══ Given passage ══
Chapter 9

Arguments for and against Protection

Overview

This chapter has three purposes:

-To present a framework and a rule for evaluating arguments offered in favor of limiting imports,

to apply the framework and rule to several prominent arguments for protection,

-and to examine the political processes that result in government policies toward imports.

The framework allows us to look at situations in which the free market may not result in economic efficiency, because of incentive distortions that result in market failures. In the “first-best” world with no distortions, private marginal benefits (MB) to consumers who make buying decisions equal social marginal benefits (SMB), because there are no consumption externalities or spillovers, private marginal costs (MC) recognized by sellers equal social marginal costs (SMC), because there are no production externalities or spillovers, and all of these are equal to market price, because the market is perfectly competitive and there are no distorting taxes.

=An externality is said to exist is one agents behaviour affects another agents satisfaction or profit. E.g. pollution, neighbour with a beautiful garden, smoking…

When external costs, external benefits, a distorting tax, monopoly power, or monopsony power exists, the market will usually not yield the first-best outcome, because social marginal benefit will not equal social marginal cost.

-In situations in which the free-market outcome is second-best, there is a potential role for government policy to contribute to economic efficiency.

-This could done through creation of new property rights (e.g. case of two roomates-smoker and non-somker-specifify clearly the rights)

-The other procedure is by imposing tax or providing a subsidy to eliminate distortions in private incentives.

This ensures that SMB=SMC.

We focus on the later since trade policy isa concern with taxes (tariffs) and subsidies.

If SMC > MC=P=MB=SMB-impose tax. Size of the tax should be equal to (SMB-SMC)

If SMB >MB e.g education, R & D.

Can trade barriers help deal with these distortions?

Fortunately, there is a useful rule that works well in most cases. If the problem is an incentive distortion, the specificity rule indicates that government policy should intervene at the source of the problem, to act as directly as possible on the source of the distortion. (Later in the chapter, we offer a second version of the specificity rule. If the government has a noneconomic objective, the government policy to achieve this noneconomic objective with the least economic cost is usually the policy that acts directly to achieve it.)

Externalities

The specificity rule is powerful in its applications. Consider the situation in which there is too little domestic production in an import-competing industry, because of marginal social side benefits from this production say employment. What is the best government policy to address the distortion?

-A tariff can be used to increase domestic production, so it may be better than doing nothing, but it is not the direct policy, because it acts on imports directly, not on domestic production. The best government policy is a subsidy to domestic production. Domestic production is increased, correcting the distortion. The production subsidy is better because it does not distort domestic consumption.

-A tariff would squeeze some consumers out of buying, resulting in the inefficiency of the consumption effect (triangle d). See Fig. 9.2.

With Tariff loose b and d and gain g is one social side benefits. The tariff is indirect and not the best policy to address the production distortion.
═══
══ Dataset records ══
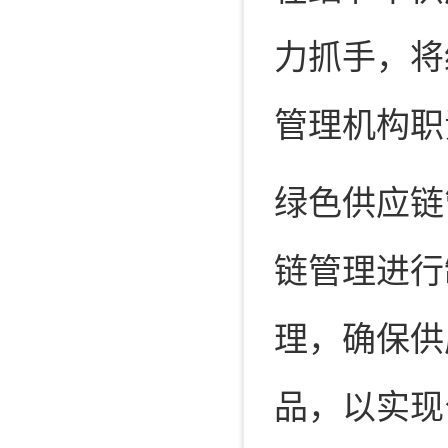
力抓手，将
管理机构职
绿色供应链
链管理进行
理，确保供
品，以实现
═══
[What you have to do] Please copy everything in the chapter on arguments for and against protection from "The framework allows" down to "no distorting taxes.", word for word.

[Exercise output]
The framework allows us to look at situations in which the free market may not result in economic efficiency, because of incentive distortions that result in market failures. In the “first-best” world with no distortions, private marginal benefits (MB) to consumers who make buying decisions equal social marginal benefits (SMB), because there are no consumption externalities or spillovers, private marginal costs (MC) recognized by sellers equal social marginal costs (SMC), because there are no production externalities or spillovers, and all of these are equal to market price, because the market is perfectly competitive and there are no distorting taxes.